# Assigned task:
For the data below, restate word for word only the lines from the line containing "692 169 7.18" through the line containing "754 507 3.54", both ends included.

Dataset entries:
━━━━━━

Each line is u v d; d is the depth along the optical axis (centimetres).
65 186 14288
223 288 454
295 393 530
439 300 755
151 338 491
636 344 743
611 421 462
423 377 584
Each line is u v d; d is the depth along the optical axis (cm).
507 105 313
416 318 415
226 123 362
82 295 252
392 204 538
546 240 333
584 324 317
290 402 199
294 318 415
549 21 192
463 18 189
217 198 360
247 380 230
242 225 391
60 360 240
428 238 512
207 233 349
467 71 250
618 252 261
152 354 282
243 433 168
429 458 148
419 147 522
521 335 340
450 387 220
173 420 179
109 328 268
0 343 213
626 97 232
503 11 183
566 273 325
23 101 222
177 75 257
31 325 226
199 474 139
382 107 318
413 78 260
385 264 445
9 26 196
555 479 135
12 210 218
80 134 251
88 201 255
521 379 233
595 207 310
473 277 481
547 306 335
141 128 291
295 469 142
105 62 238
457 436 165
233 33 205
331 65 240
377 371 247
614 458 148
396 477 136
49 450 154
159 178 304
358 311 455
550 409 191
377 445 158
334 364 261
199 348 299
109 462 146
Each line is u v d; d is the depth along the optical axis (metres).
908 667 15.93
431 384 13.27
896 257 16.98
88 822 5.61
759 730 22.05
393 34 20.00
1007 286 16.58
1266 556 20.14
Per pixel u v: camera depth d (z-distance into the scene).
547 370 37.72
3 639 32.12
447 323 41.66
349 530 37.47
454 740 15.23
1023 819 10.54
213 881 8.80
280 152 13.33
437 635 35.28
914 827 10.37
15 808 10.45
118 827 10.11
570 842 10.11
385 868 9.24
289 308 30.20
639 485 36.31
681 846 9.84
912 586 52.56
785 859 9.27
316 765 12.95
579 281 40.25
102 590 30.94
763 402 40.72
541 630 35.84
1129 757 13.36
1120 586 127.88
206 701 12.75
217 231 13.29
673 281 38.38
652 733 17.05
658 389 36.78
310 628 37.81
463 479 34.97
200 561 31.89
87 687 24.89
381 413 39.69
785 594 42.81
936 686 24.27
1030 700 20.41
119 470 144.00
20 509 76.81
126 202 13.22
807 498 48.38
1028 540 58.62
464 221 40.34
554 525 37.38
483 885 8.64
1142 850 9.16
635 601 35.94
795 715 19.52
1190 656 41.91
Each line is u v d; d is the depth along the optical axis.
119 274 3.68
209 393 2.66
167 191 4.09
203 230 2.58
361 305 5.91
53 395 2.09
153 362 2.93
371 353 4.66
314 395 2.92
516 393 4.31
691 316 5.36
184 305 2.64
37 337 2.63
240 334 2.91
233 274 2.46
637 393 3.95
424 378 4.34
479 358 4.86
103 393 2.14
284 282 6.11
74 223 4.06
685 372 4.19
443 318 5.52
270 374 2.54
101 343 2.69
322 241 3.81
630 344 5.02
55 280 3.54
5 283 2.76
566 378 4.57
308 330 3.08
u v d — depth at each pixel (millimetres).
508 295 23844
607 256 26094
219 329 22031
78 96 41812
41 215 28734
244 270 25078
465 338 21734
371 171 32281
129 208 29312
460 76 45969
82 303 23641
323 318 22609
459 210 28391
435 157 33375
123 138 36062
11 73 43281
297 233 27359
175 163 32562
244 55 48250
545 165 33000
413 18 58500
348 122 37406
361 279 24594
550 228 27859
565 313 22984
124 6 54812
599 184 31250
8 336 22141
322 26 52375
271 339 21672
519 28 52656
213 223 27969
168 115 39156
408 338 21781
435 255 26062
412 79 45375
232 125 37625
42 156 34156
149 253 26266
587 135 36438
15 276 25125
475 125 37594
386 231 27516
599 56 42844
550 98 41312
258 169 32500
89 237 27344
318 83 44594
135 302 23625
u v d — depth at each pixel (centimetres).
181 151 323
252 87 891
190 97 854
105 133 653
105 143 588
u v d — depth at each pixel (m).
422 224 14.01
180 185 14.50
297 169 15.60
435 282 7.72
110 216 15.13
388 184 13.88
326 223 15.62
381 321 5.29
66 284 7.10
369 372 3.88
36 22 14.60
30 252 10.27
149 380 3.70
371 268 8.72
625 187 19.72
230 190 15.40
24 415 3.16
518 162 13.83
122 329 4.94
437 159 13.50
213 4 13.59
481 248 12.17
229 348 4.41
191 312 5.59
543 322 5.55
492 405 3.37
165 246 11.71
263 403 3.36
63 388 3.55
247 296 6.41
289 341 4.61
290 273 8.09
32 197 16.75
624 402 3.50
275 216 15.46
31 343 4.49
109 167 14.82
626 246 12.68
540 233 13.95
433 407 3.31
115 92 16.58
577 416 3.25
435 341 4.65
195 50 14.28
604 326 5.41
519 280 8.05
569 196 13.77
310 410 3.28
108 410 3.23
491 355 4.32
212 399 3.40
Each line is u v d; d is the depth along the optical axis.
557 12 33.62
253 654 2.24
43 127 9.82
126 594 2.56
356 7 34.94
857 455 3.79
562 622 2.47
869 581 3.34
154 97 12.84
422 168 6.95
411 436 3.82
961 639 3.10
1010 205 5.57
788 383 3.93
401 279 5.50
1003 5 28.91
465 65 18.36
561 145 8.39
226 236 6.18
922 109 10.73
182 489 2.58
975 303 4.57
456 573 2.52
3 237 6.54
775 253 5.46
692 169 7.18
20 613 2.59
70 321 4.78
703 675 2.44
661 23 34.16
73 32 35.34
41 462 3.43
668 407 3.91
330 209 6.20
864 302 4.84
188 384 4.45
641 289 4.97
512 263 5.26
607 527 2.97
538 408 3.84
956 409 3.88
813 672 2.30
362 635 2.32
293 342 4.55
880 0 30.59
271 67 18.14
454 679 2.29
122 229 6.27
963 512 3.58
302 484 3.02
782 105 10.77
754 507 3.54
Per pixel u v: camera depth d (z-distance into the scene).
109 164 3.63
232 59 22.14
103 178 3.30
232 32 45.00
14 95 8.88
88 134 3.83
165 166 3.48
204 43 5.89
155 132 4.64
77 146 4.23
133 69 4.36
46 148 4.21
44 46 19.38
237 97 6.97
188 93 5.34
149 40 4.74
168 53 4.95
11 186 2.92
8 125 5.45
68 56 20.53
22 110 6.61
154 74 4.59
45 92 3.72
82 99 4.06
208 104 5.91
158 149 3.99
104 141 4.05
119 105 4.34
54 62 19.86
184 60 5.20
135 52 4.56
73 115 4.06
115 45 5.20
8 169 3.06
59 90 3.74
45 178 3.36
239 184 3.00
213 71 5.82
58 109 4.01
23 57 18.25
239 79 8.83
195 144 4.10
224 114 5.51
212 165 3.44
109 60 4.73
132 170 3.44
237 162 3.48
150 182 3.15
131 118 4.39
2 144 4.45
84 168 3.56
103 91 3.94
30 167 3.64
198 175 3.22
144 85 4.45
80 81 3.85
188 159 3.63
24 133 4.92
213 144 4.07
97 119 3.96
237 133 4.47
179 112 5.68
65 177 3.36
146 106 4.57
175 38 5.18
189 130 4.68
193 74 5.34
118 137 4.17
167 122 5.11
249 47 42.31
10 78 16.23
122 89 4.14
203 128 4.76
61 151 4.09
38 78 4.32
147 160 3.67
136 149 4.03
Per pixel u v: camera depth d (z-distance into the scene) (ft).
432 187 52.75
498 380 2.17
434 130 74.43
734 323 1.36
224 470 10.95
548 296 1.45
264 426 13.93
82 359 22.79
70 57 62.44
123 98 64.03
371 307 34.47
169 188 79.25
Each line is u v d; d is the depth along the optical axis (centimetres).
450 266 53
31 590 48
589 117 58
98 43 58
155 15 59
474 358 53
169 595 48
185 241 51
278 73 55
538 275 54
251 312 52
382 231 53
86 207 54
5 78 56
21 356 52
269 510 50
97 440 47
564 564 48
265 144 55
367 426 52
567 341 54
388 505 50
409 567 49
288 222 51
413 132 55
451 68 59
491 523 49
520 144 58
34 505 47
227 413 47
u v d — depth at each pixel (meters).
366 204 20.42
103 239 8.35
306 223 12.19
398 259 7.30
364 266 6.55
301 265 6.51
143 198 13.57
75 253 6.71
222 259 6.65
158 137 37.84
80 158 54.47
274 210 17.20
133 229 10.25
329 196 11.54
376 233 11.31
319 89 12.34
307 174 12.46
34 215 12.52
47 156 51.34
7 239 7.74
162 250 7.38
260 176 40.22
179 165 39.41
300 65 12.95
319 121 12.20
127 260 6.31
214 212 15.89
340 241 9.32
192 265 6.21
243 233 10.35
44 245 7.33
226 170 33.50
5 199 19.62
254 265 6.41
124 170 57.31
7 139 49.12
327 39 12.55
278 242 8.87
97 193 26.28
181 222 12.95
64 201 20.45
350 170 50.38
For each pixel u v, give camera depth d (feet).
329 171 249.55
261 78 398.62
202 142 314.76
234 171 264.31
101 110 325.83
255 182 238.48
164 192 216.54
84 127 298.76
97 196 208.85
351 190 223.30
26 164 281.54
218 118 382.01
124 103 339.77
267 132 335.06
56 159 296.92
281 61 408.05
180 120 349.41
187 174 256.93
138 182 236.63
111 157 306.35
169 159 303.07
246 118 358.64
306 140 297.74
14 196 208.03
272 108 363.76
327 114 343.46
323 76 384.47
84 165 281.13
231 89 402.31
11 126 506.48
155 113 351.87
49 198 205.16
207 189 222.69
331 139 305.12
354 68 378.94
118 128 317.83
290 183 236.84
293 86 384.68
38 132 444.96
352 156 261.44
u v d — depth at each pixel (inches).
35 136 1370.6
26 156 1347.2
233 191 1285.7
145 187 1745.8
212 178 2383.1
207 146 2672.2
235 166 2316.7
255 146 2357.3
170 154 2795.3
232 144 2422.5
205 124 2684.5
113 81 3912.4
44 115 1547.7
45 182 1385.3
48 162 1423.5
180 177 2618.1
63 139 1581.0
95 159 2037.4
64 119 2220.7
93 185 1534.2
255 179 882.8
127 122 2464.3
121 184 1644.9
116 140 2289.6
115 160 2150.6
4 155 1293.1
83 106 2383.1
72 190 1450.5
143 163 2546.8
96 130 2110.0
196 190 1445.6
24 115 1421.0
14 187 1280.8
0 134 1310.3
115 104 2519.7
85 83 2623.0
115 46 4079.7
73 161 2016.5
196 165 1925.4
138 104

━━━━━━

# Solution:
692 169 7.18
20 613 2.59
70 321 4.78
703 675 2.44
661 23 34.16
73 32 35.34
41 462 3.43
668 407 3.91
330 209 6.20
864 302 4.84
188 384 4.45
641 289 4.97
512 263 5.26
607 527 2.97
538 408 3.84
956 409 3.88
813 672 2.30
362 635 2.32
293 342 4.55
880 0 30.59
271 67 18.14
454 679 2.29
122 229 6.27
963 512 3.58
302 484 3.02
782 105 10.77
754 507 3.54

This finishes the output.